_PROMPT:_
Say how many lines of the records below contain the word "name". Reply with the number alone.

____ MATERIAL PROVIDED

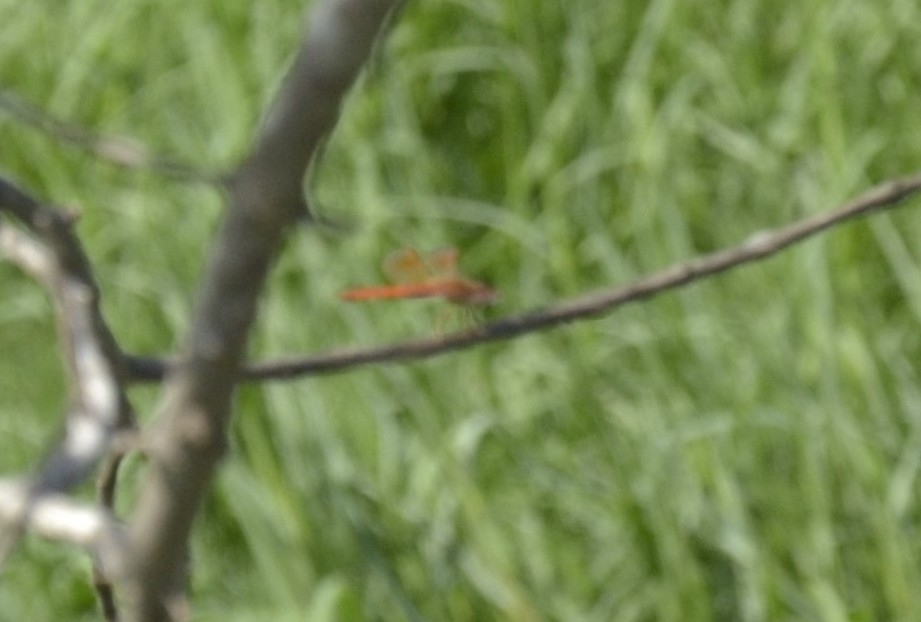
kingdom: Animalia
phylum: Arthropoda
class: Insecta
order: Odonata
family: Libellulidae
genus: Brachythemis
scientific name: Brachythemis contaminata
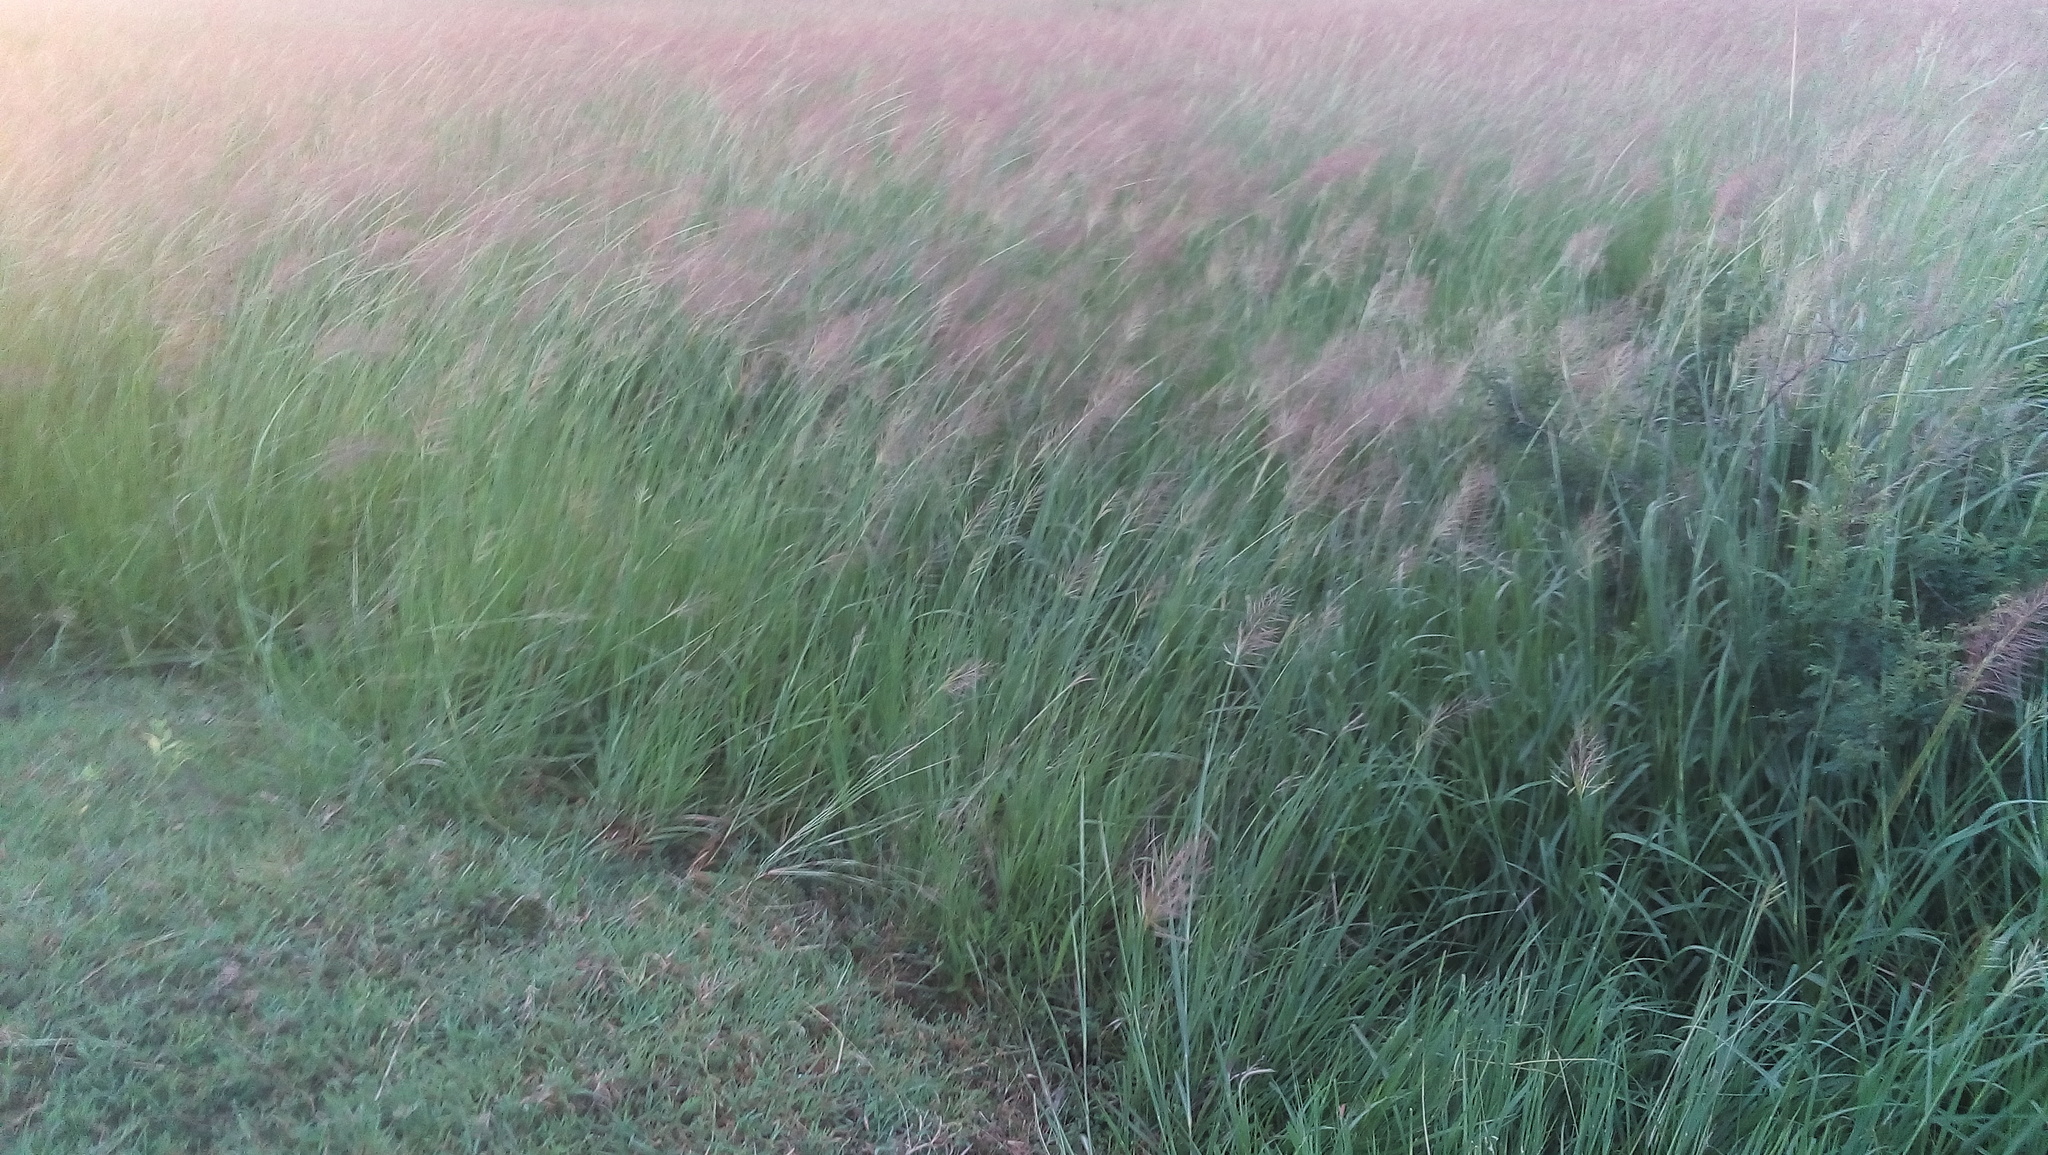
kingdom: Plantae
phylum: Tracheophyta
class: Liliopsida
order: Poales
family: Poaceae
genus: Melinis
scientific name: Melinis repens
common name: Rose natal grass
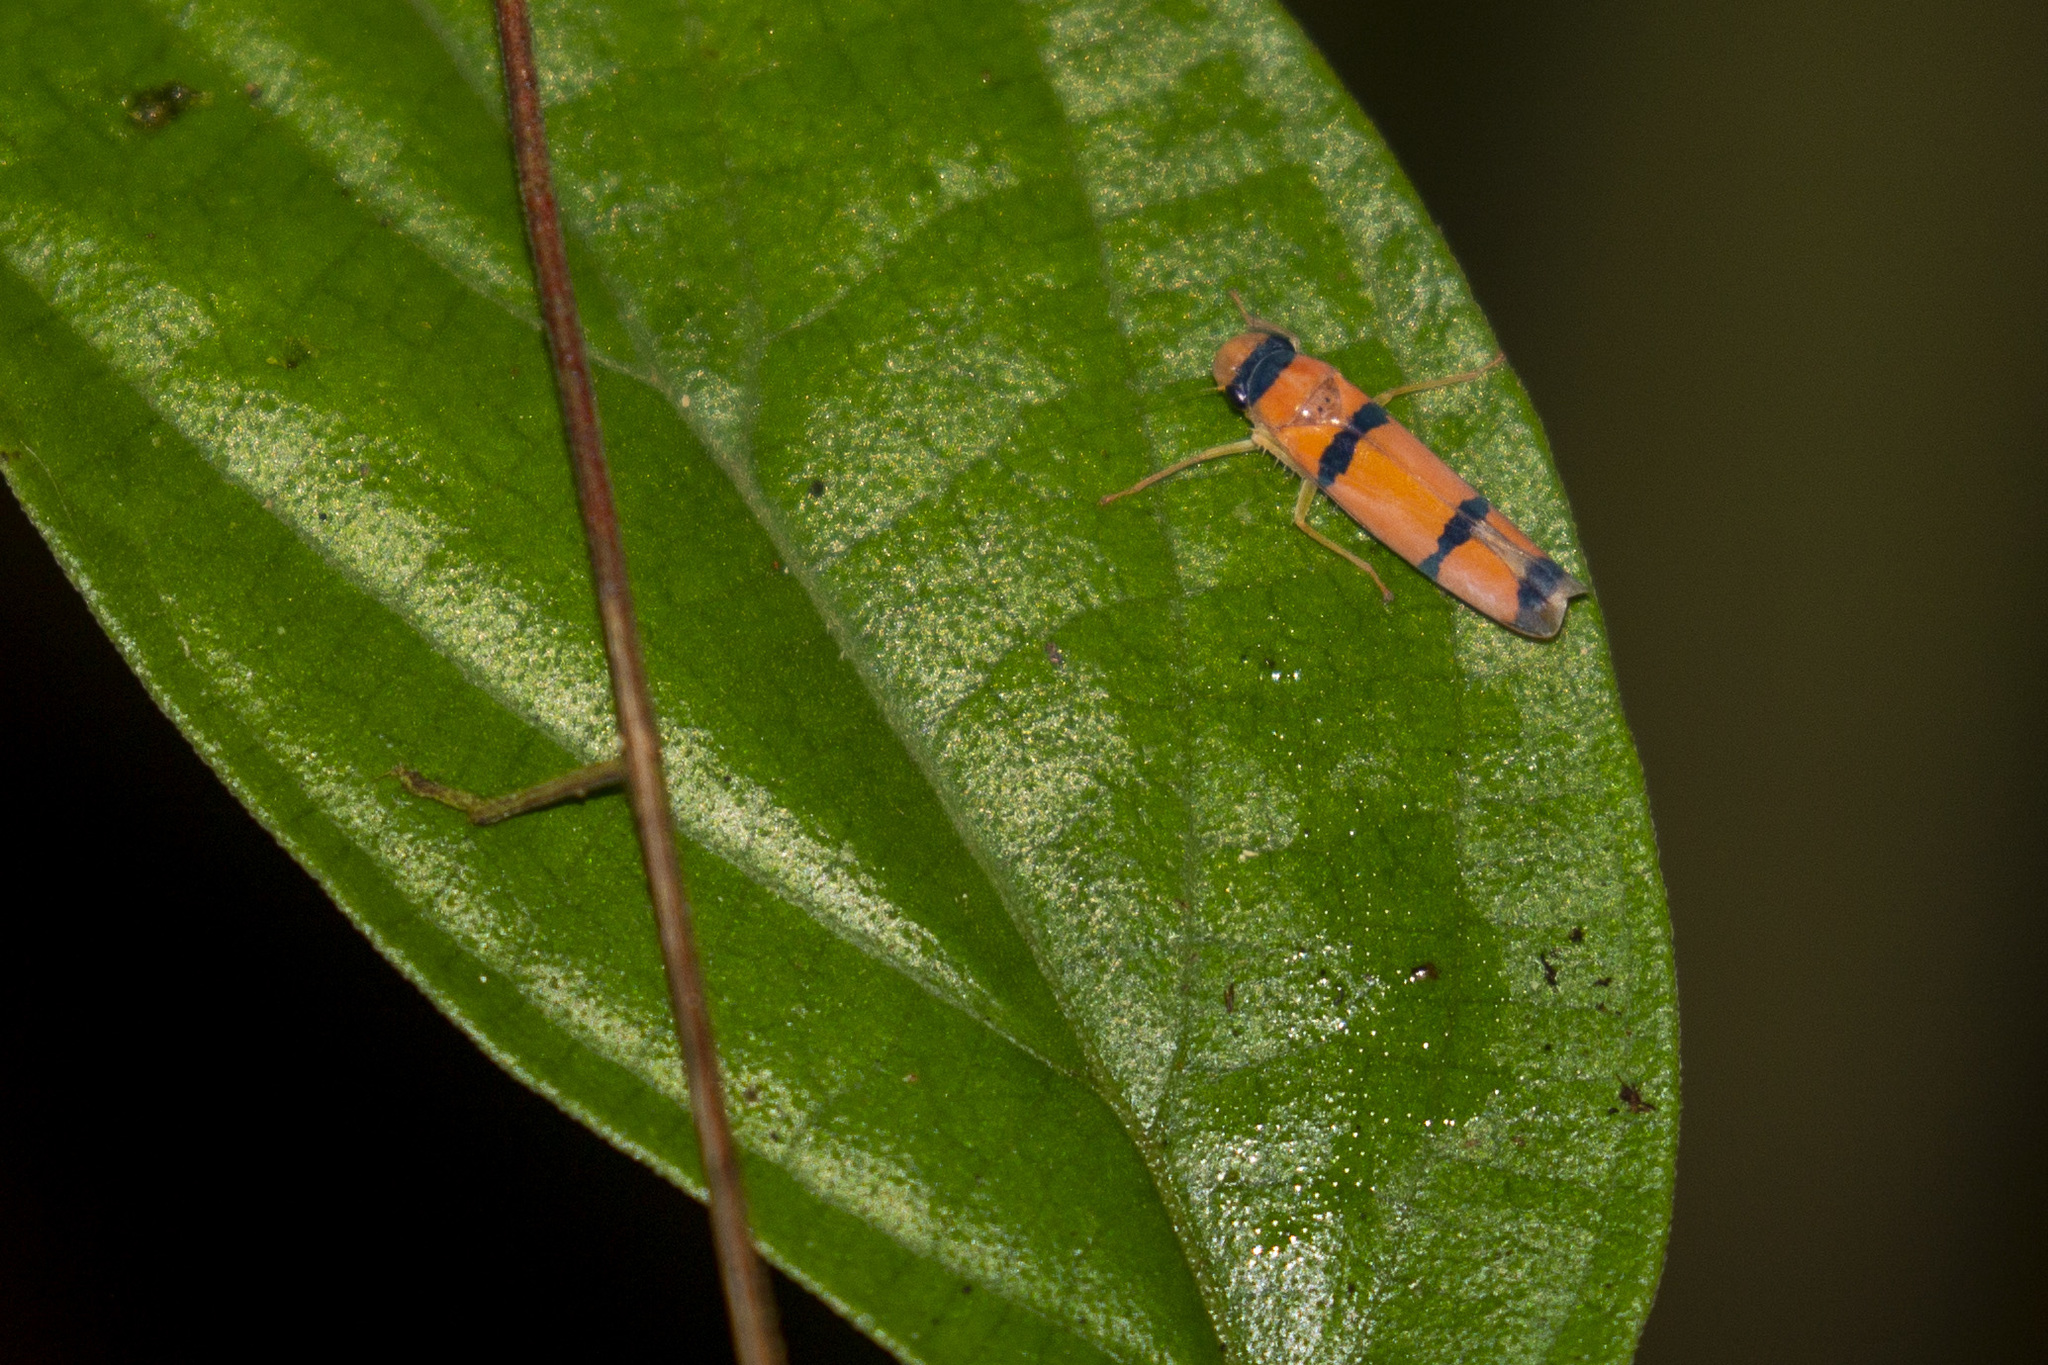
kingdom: Animalia
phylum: Arthropoda
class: Insecta
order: Hemiptera
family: Cicadellidae
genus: Cardioscarta
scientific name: Cardioscarta quadrifasciata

________

_EXPECTED ANSWER:_
4